Semmai vi foste chiesti il motivo per cui è bene non usare la stessa password su ogni app o sito che utilizziamo, oggi possiamo darvi una risposta pratica.

Il furto delle password

Qualche giorno fa, è stato reso noto dalla società di sicurezza informatica Cyble che 50.000 password di utenti dell’app Zoom sono state rubate attraverso un “credential stuffing” (un furto su larga scala da un database di dati utente) e messe in vendita sulle Darknet ad un misero prezzo di 0,002 cent a password.

Sembra che questi furti non risalgano a metà Aprile, ma siano iniziati in maniera silente sin dal 1° Aprile.

Ad oggi, la società che durante la quarantena ha visto decuplicare i propri utenti sia lato business (lavoratori autonomi, grandi società come Google e SpaceX, scuole e piccole e medie imprese) che lato privato (chat tra amici, tra membri di associazioni, ecc…), sta cercando di risanare le proprie falle di sicurezza con un consulente d’eccezione: Alex Stamos, ex capo della sicurezza informatica di Facebook, docente alla Stanford University.

Intanto, le password sembra vengano usate principalmente per scherzi di cattivo gusto rinominati “Zoombombing”. Lo scherzo non consiste in nient’altro che accedere con le credenziali dell’utente all’interno della call che sta tenendo urlando o disturbando a vostro nome.

Quali sono i rischi per noi utenti?

La mamma ci ha sempre detto di non utilizzare la stessa password per tutto (e se non l’avesse fatto comunicatelo voi a lei) per un motivo molto semplice: non è tanto la complessità della password che scegliamo a decretarne la sua sicurezza, ma i siti e le app dove la usiamo.

Purtroppo, ogni sito web o app che utilizzate tiene queste password in degli archivi criptati (spesso non lo sono, non rispettando i minimi standard di sicurezza), che non sono invulnerabili e ci sono tante persone in grado di rubare dati anche ai colossi più importanti.

Per quanto una password possa essere complessa, se la pubblicaste in giro, chiunque potrebbe vederla e usarla per accedere ai vostri account.

password

“Una password per domarli, una password per trovarli, una password per minacciarli e dal buio l’identità rubargli”

J.R.R. Tolkien se fosse ancora vivo al giorno d’oggi

Come immaginate, esistono tanti servizi che oggi più o meno hanno tutti. Parliamo di Facebook, delle e-mail, di Instagram, di un home banking, ecc. Se una persona riuscisse ad ottenere il vostro indirizzo e-mail e la vostra password principale, che avete usato dappertutto e con cui accedete ad ogni servizio sul web, quella persona avrà accesso a tutti i servizi online che utilizzate e alla vostra intera vita digitale.

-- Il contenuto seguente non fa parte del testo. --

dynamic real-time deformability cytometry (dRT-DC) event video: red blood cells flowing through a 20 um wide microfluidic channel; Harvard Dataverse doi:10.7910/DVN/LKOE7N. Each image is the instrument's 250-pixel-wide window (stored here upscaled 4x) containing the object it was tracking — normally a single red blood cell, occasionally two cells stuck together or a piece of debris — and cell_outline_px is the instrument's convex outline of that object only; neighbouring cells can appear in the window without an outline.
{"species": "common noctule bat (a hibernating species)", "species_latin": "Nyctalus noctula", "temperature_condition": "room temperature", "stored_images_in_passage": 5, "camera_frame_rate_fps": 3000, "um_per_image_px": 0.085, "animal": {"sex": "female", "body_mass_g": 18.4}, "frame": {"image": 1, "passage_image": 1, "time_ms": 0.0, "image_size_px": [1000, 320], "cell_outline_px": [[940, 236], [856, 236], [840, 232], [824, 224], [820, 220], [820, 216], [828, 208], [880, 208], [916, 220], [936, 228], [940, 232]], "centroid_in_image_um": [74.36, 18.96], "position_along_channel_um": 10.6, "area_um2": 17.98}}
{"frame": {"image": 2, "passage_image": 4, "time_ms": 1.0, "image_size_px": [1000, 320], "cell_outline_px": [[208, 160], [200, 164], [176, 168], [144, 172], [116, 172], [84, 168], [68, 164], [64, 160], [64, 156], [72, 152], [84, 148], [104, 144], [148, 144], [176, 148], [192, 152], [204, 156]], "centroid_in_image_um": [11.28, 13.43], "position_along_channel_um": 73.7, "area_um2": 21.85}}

Il più pericoloso tra questi è l’accesso alla vostra casella di posta elettronica: con l’accesso alle e-mail di una persona si possono tranquillamente cambiare tutti gli accessi dei servizi utilizzati, social e anche bancari chiudendo totalmente fuori dal proprio mondo digitale chiunque con un semplice recupero password.

Avevo un account su Zoom, cosa posso fare?

Per tutti quelli di voi che hanno un account Zoom, ci sono delle precise istruzioni per non incorrere in noiosi problemi come quelli sopra descritti:

  1. Modificare immediatamente la password del vostro account Zoom;
  2. Modificare immediatamente tutte le password degli account che utilizzavano la stessa del vostro account Zoom;
  3. Iscriversi al servizio di Firefox Monitor per tenere sotto controllo i vari attacchi hacker che vengono fatti e per essere informati della possibilità che qualcuno rubi le nostre credenziali.

Usereste mai la stessa chiave per ogni serratura della vostra vita lasciandone copie sparse in giro? Io non credo.